Mais uma vez, a agência de notícias estatal turca Anadolu publicou comentário na semana passada intitulado Novo desenho estratégico do Oriente Médio, em que apontou que os acordos de paz no Golfo trazem à tona o cisma entre os Emirados Árabes Unidos, Arábia Saudita e Bahrein por um lado, e Qatar e Kuwait por outro. (O Catar é aliado da Turquia, e o Kuwait tem laços amigáveis com o Irã.) Ali se lia:
“Os países árabes parecem ter perdido a confiança e o senso de unidade; quando o senso de confiança está seriamente danificado, é mais fácil pô-los em conflito, e essa divisão regional, como em toda parte, torna os países árabes e seus líderes dependentes de forças externas para a própria segurança e a própria existência”.
O comentário de Anadolu fez o aquecimento para o tema principal, a saber, que o chamado acordo de “normalização” entre Emirados Árabes Unidos e Israel “pode ser esforço velado não apenas para expandir o espaço imperial, mas também para formar um bloco contra Irã e Turquia no Oriente Médio.”
“O Irã é país não árabe e parece arqui-inimigo dos EUA e de Israel; o Irã colabora com a Rússia e a China, arquirrivais dos Estados Unidos, e às vezes com a Turquia, o que pode ameaçar tanto o interesse imperial dos EUA como a segurança de Israel na região. Portanto, o poder regional e a influência do Irã devem ser afastados e encurralados.”
“A Turquia é país da OTAN e parece aliado próximo dos EUA, (mas) a política dos EUA em relação à Turquia na região é ambivalente, obscura e elusiva no sentido de que os EUA ainda continuam a apoiar o grupo terrorista YPG / PKK (curdo) na Síria, que há décadas comete atos terroristas contra a Turquia e mata civis”

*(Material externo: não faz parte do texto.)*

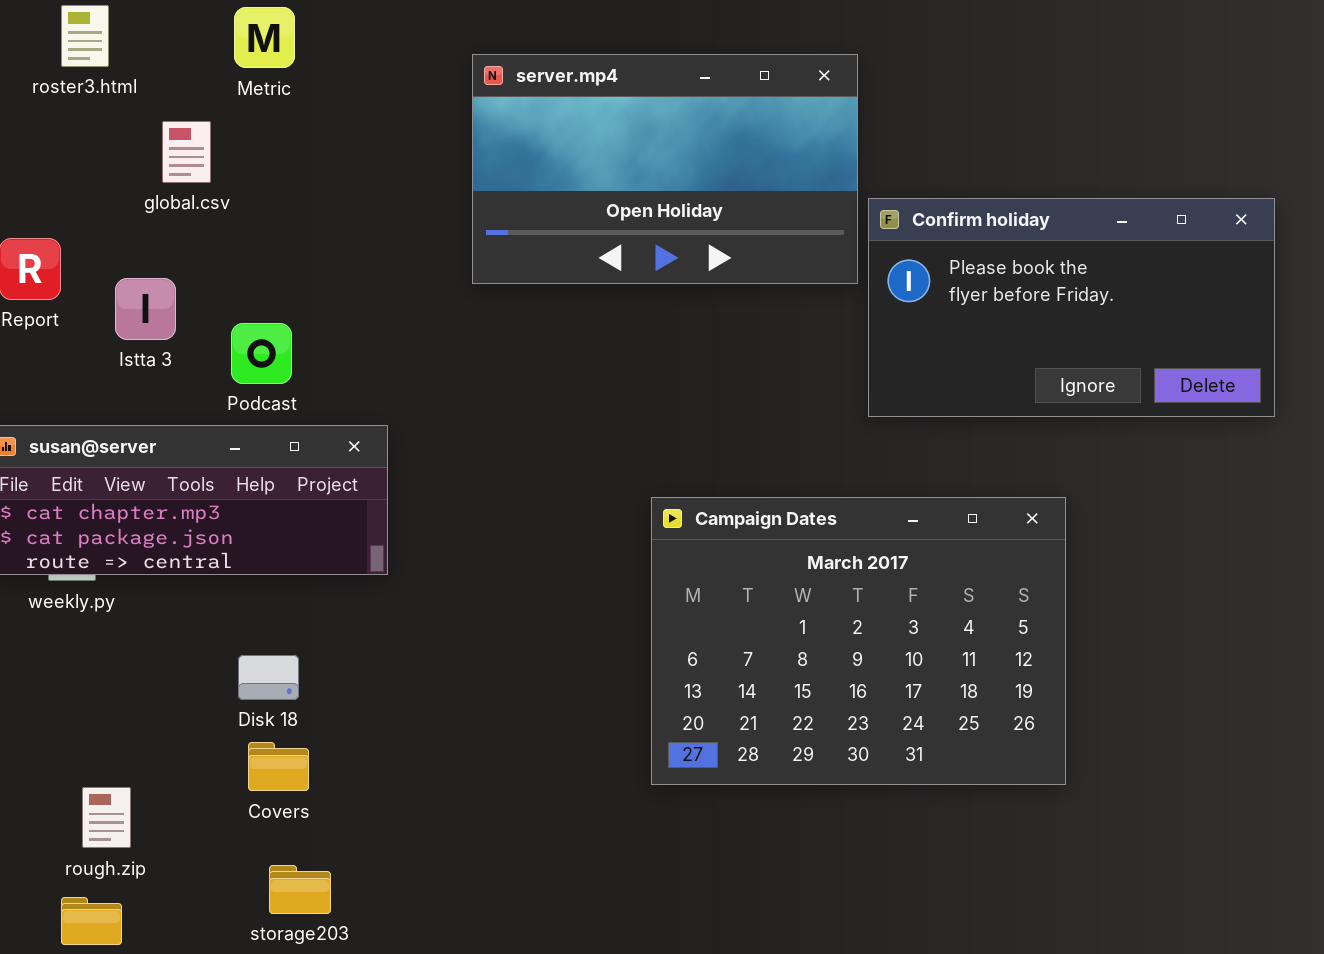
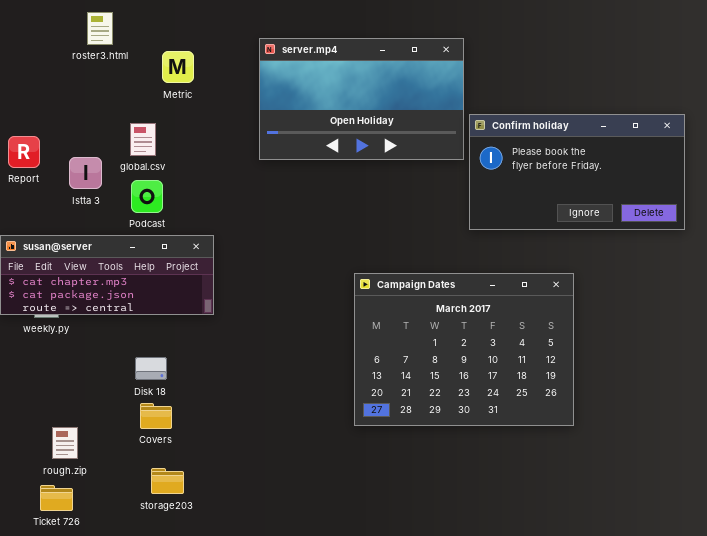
roster3.html: [61,5,109,67] -> [87,12,113,45], moved
Metric: [234,7,295,68] -> [162,51,194,83], moved
global.csv: [162,121,211,183] -> [130,123,156,156], moved

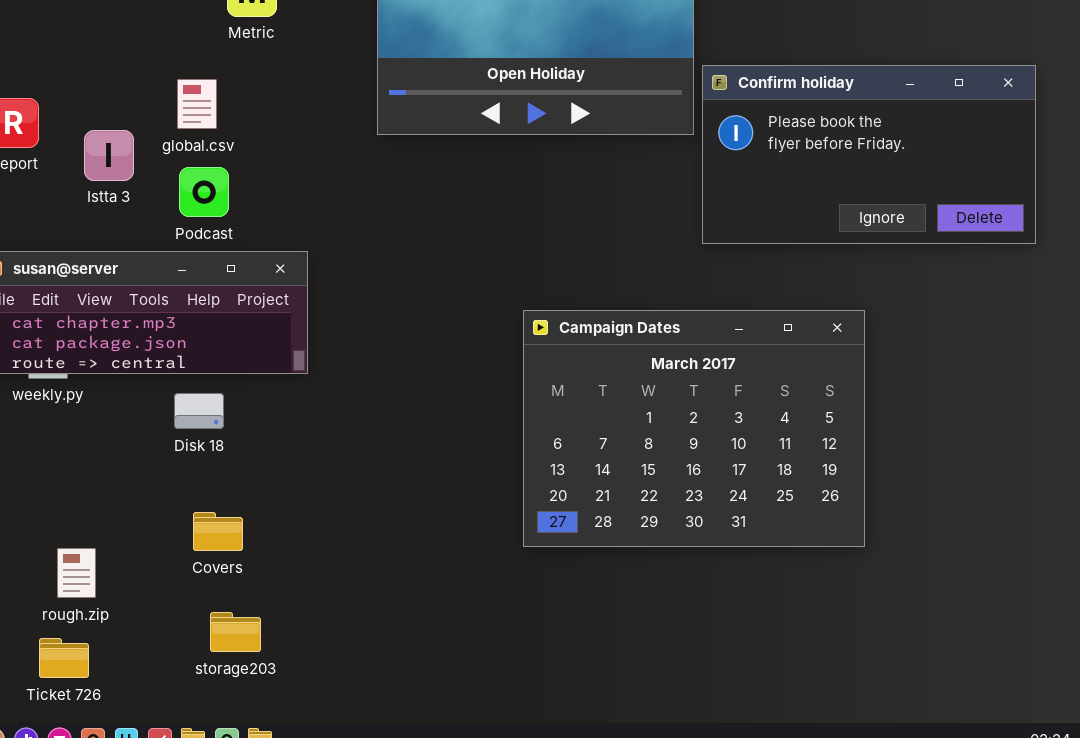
Disk 18: [135,357,167,380] -> [174,393,224,429], moved

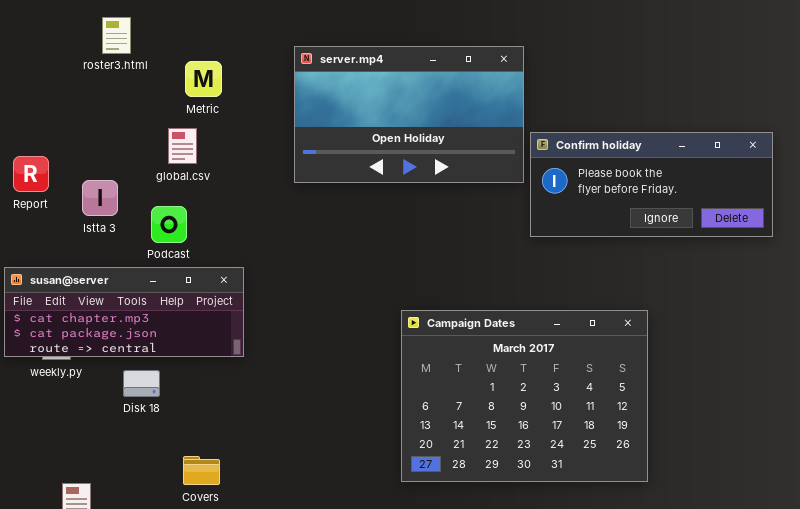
Confirm holiday: [702,65,1036,244] -> [530,132,773,237], resized
global.csv: [177,79,217,129] -> [168,128,197,164], moved
Disk 18: [174,393,224,429] -> [123,370,160,397], moved
Covers: [193,512,243,551] -> [183,456,220,485], moved

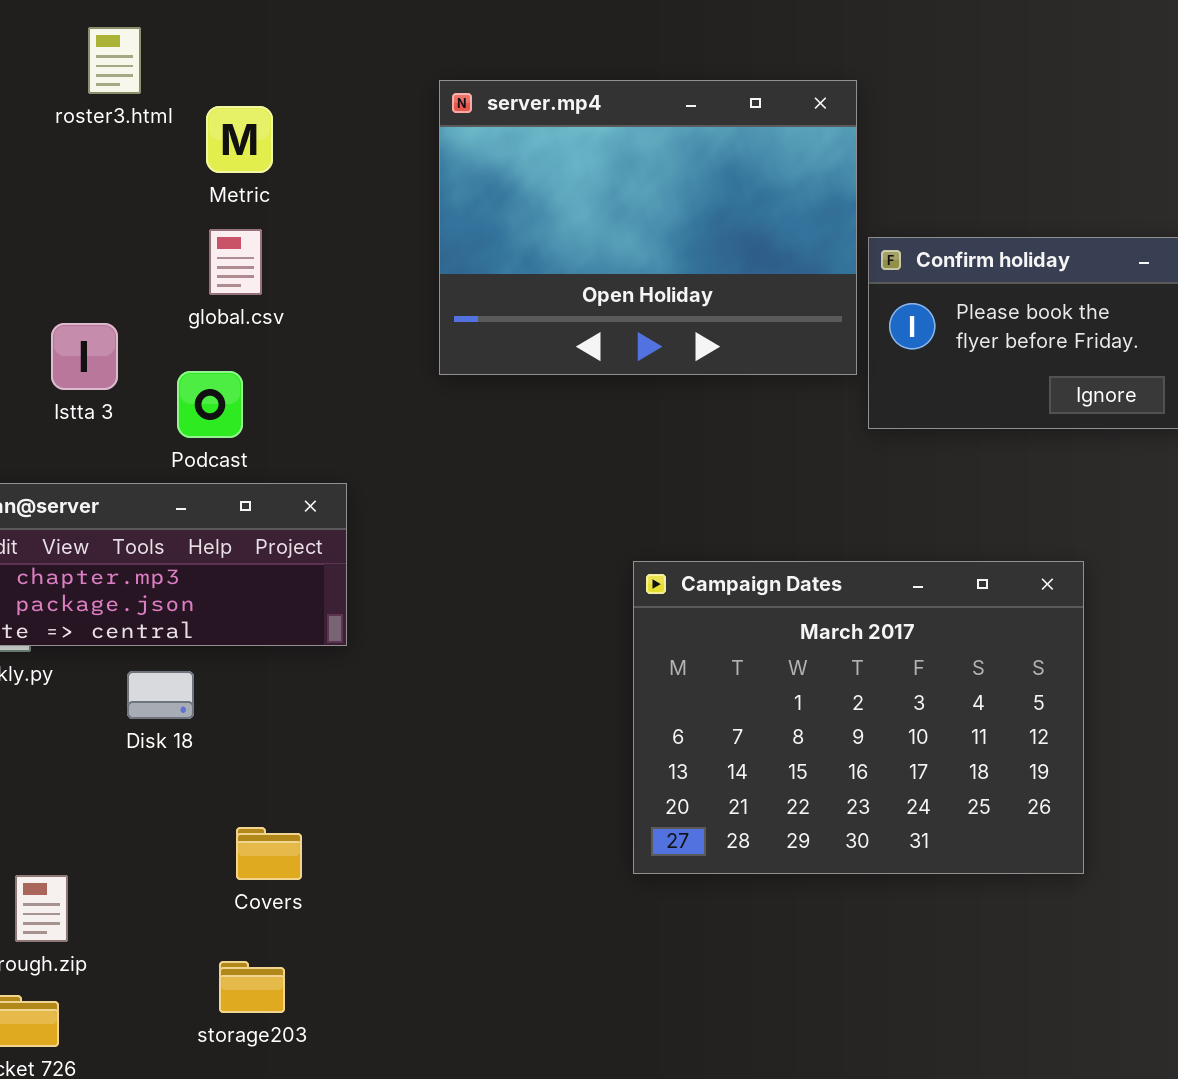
server.mp4: [294,46,524,183] -> [439,80,857,375], resized
Metric: [185,61,222,97] -> [206,106,273,173], moved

“Além disso, EUA e Israel, embora pareçam amigáveis, não querem Turquia forte, porque Turquia forte pode influenciar os países árabes, particularmente usando o Islã e, em seguida, virá-los contra a exploração do Oriente Médio e de seu petróleo e recursos pelas potências neoimperiais, mas os EUA e outras potências imperiais nunca permitirão que a Turquia ponha-se facilmente de pé na região. Podem preferir uma Turquia fraca e frágil, lutando com seus conflitos internos, que sempre sirva aos propósitos do Império.”
Nas crônicas do grande jogo, raramente acontece de os protagonistas manifestarem-se e optarem pela diplomacia pública. O jogo, historicamente, é jogado em silêncio, nas sombras, fora do campo de visão do público. Turquia e Irã decidiram de outra modo.
Parece crível que o conflito na Transcaucásia – região longínqua que faz fronteira com Turquia e Irã, onde Israel está consolidando uma presença de segurança contra eles – tenha eclodido por simples coincidência nesse cenário de novo alinhamento, que promete redesenhar a geopolítica do Oriente Médio?
[1] Orig. Time of Troubles. Expressão faz referência um período da história da Rússia, de crise política, que se seguiu à queda da dinastia Rurik (1598) e terminou com o estabelecimento da dinastia Romanov (1613) [NTs, com informações da Enciclopaedia Britannica].
[2] Seguimos nessa tradução a toponímia definida para o português de Portugal. No Brasil, não encontramos NENHUM estudo linguístico prestável nesse campo. Nagorno-Karabakh é traduzido ao português de Portugal como “Alto Carabaque” (CORREIA, Paulo, Outono de 2008). «Geografia do Cáucaso» (PDF). Sítio web da Direcção-Geral da Tradução da Comissão Europeia no portal da União Europeia. A Folha — Boletim da língua portuguesa nas instituições europeias (n.º 28): 11-13. ISSN 1830-7809. Consultado em 1/10/2020 [NTs].